◆ Excerpted passage:
___

Part of this effort involves effectively placing PDF files so that potential customers can find them.  The firm provides a great deal of technical information about its products online, in the form of product descriptions, technical marketing content, specifications, and performance reports.  All of these items are updated at least once every six months.  Some are generated as frequently as once a month, and the firm has nearly 1000 of these documents available to support over one hundred individual products.  All of these materials are provided as PDF files, as PDF is better suited than HTML for presenting long documents with diagrams and technical content.   Further, the firm has automated tools in place to generate and post these updated files.

But PDF files do not lend themselves as well to online searching.  PDF files lack the tag structure found in HTML files that the Google search engine favors.  Rather, metadata needs to be added to the Properties page for each PDF file, including the firm’s name, the name of each product, and a set of general keywords related to the firm’s products.

When the firm generates a new PDF file the product name is included in the name of the PDF file, and this name also appears in the Title field in the Properties page.  But the firm wants to create a utility that will automatically add the Firm name in the Author field, and a series of keywords in the Keywords field.  The keywords need to be specific to the type of product.  So the documents would need to be sorted into three categories first, health care, laboratory, and construction, and then a set of relevant keywords applied separately to each group.  All of the health care products would receive the same set of keywords, added to the Keyword field in the Properties window, and the same is true for the laboratory and construction instruments.  Further, the firm wants to be able to apply new keywords to existing PDF files, rather than always have to generate new PDF files with the keywords added and then save the updated PDF files.  This takes a lot less time and system overhead, and allows the marketing group to update the files regularly whenever new keywords are introduced.

  1. Generate the PDF files for each instrument, with the name of the product included in the file name for each file.
  2. Sort the files by product type, health care, laboratory equipment, and construction.
  3. Copy the PDF files to the appropriate server directories.
  4. Run a program that will apply keywords for each type of product. The program will draw keywords from an external text file.
  5. Run the utility for each batch of files to add the keywords to the PDF files.
  6. Save the PDF files back to the original directories and then post them to the appropriate web pages.

The ListInfo program prompts a user to enter the name of a PDF file and then displays the Title, Subject, Author, Keywords, Creator, and Producer.  Then the system invites the user to enter new values for these items.  But for the purpose of this firm the user interface is not needed.  A developer could use ListInfo code as the basis for a program that would automatically select a PDF file and automatically add metadata values to the Properties window before saving that file.  The program would need to access the PDF files from a server directory, as described above, and feature a loop so that it would review them one by one.  It would also need to be able to access the keywords from an external text file to apply to the PDF files, in place of a user entering them at a command line prompt, and apply them in a group to the Keywords field in the Properties Screen.  And it would need to automatically save each PDF file back to its original directory, overwriting the original version of the file.

___

◆ Provided material:

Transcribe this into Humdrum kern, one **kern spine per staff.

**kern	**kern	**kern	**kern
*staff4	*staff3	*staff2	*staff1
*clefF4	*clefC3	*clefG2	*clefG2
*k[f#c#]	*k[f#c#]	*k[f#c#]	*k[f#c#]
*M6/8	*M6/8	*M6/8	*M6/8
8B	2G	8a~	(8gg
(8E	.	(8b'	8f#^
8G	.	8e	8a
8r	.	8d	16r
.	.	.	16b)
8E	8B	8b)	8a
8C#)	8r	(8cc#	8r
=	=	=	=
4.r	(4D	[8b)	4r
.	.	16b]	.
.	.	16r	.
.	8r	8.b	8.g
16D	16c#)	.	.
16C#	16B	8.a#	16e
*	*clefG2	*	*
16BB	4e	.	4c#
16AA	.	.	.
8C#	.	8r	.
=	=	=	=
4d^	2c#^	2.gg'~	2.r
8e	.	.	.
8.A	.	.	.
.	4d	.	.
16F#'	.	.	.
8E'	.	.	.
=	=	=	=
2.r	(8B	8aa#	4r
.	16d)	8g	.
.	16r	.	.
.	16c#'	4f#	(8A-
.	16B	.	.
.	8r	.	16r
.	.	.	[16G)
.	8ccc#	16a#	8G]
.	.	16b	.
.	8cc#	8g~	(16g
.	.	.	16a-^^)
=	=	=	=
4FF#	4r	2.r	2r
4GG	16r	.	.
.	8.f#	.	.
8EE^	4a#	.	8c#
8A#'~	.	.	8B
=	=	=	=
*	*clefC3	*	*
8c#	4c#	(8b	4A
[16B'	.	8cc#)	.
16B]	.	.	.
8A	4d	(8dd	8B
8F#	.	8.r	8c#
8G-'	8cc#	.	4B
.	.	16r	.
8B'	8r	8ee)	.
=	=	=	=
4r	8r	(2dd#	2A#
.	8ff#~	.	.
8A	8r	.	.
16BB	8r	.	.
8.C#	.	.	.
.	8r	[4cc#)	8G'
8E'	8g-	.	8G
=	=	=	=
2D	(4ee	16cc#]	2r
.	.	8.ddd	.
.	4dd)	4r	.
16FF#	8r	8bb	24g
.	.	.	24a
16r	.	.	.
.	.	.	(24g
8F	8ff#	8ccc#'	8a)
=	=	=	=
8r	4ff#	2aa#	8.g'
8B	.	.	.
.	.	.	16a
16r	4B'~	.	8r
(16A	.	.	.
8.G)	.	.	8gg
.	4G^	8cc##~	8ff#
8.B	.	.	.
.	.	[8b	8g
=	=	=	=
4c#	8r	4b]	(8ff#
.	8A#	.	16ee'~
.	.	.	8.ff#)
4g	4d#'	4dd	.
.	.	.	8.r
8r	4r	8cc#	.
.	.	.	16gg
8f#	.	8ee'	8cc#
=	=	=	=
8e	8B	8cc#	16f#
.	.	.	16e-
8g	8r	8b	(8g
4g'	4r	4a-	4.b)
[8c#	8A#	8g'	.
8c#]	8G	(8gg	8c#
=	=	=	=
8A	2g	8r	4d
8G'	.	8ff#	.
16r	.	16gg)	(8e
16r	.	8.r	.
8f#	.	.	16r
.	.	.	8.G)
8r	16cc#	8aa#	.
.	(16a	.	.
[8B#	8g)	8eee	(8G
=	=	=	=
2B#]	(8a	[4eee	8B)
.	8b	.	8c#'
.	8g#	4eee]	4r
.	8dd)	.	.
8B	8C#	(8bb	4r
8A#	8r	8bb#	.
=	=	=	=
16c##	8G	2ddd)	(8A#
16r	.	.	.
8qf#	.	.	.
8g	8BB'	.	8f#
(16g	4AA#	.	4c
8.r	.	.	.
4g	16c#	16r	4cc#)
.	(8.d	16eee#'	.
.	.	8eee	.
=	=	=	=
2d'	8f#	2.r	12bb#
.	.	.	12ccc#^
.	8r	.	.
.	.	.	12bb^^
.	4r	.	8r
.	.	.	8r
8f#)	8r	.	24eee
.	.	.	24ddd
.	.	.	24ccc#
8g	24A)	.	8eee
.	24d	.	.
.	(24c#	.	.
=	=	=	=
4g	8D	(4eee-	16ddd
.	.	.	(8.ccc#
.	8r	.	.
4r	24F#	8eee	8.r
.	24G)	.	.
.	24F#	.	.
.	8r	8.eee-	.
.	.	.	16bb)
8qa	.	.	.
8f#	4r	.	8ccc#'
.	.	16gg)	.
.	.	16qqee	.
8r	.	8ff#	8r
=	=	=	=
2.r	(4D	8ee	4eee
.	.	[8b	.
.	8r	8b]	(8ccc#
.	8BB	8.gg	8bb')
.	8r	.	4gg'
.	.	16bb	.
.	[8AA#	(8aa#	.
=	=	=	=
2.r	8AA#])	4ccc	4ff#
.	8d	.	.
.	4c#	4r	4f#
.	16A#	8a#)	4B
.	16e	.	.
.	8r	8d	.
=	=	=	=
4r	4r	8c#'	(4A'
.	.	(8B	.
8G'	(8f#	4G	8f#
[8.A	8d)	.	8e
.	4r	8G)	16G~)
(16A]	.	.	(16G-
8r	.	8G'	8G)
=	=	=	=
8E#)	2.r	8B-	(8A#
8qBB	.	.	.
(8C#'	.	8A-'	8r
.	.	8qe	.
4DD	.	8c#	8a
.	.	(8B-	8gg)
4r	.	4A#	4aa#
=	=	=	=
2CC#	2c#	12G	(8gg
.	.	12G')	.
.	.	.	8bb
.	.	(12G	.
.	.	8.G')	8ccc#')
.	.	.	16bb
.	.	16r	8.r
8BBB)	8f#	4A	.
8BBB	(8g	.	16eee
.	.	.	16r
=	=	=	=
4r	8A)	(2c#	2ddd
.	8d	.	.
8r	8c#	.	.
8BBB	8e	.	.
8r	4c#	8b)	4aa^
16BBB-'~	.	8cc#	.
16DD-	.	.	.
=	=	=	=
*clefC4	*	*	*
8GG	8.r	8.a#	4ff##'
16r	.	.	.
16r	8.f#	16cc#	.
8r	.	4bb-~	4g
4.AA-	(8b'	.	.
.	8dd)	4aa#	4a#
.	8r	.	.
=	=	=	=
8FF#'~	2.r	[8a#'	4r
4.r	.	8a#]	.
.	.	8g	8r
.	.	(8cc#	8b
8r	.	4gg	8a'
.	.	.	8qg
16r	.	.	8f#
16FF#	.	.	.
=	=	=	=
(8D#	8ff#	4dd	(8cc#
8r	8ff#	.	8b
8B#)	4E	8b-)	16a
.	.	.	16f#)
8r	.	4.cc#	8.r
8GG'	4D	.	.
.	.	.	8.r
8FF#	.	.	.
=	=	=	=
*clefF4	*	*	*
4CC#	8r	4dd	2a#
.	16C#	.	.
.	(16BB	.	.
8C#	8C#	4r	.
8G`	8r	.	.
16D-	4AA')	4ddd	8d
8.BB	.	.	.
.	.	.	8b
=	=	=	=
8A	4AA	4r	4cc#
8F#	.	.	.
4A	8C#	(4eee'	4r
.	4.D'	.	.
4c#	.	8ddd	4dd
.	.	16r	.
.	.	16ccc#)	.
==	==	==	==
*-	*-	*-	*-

___

◆ Written exercise 1: Rewrite the paragraph of the PDF metadata passage that begins "When the firm generates a new PDF file" as a short bulleted list that keeps its main facts.
◆ Written exercise 2: According to the PDF metadata passage, how many documents does the firm have available, and for how many products?
The records stand apart from the PDF metadata passage.

◆ Finished answer 1:
- Each new PDF file's name includes the product name, which also appears in the Title field of the Properties page.
- The firm wants a utility that automatically adds the firm name to the Author field and product-specific keywords to the Keywords field.
- Documents must first be sorted into three categories: health care, laboratory, and construction.
- Every product in a category receives the same set of keywords.
- The firm wants to add new keywords to existing PDF files instead of generating new ones. This saves time and system overhead and lets the marketing group update files whenever new keywords are introduced.

◆ Finished answer 2: Nearly 1000 documents, supporting over one hundred individual products.